Une analyse récente de Sayari Analytics, une société de renseignement financier, a révélé plus de 800 000 sociétés écrans liées au XPCC dans le monde, dont plus de 2 000 aux États-Unis. Selon le rapport, les sanctions du XPCC pourraient être «l'une des plus importantes de l'histoire (du département du Trésor)». Comme le dit Michael Solobik de l'American Foreign Policy Council, «toute entreprise doit peser le risque que cette transaction passe par les États-Unis», puisque les sanctions font de toute transaction convertie en dollars américains par le biais de banques américaines «potentiellement un gros, gros passif. "

Les entreprises ont jusqu'à fin septembre pour se conformer à la nouvelle désignation des sanctions du Département du Trésor.
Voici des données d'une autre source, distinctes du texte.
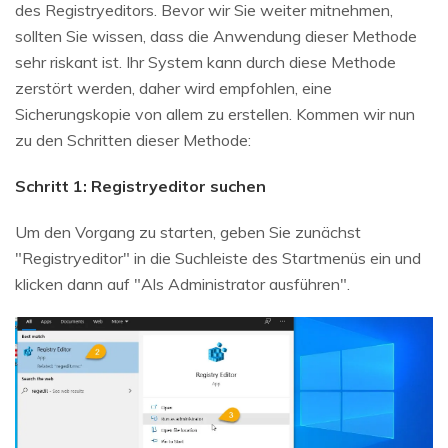
des Registryeditors. Bevor wir Sie weiter mitnehmen,
sollten Sie wissen, dass die Anwendung dieser Methode
sehr riskant ist. Ihr System kann durch diese Methode
zerstört werden, daher wird empfohlen, eine
Sicherungskopie von allem zu erstellen. Kommen wir nun
zu den Schritten dieser Methode:
Schritt 1: Registryeditor suchen
Um den Vorgang zu starten, geben Sie zunächst
"Registryeditor" in die Suchleiste des Startmenüs ein und
klicken dann auf "Als Administrator ausführen".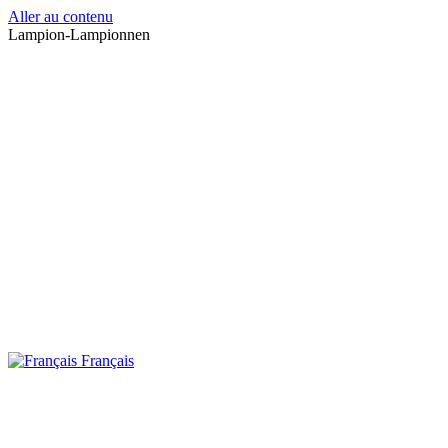
Aller au contenu
Lampion-Lampionnen
Français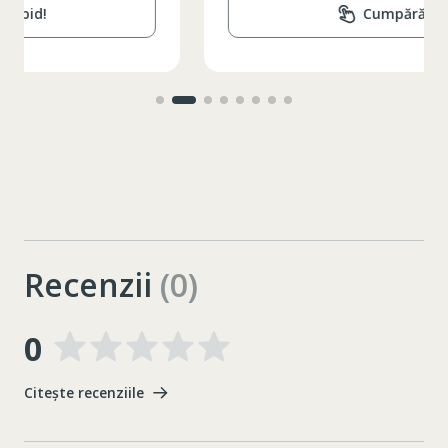
Cumpără rapid!
Recenzii
(0)
0
Citește recenziile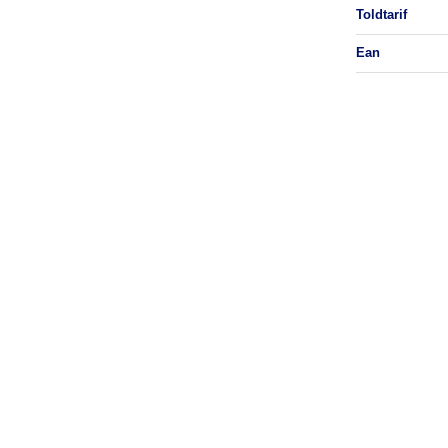
toldtarif
ean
L'évaluation de l'impact de la dernière composante de l'effort américain pour perturber les violations des droits de l'homme au Xinjiang doit attendre jusque-là, mais attendez-vous à ce que cette dernière tentative ait un effet plus substantiel que les mesures symboliques précédentes. Pourtant, cela ne réduira pas à lui seul ce qui pourrait être la question des droits de l’homme la plus grave de notre époque, en particulier alors qu’une grande partie du reste du monde reste silencieuse.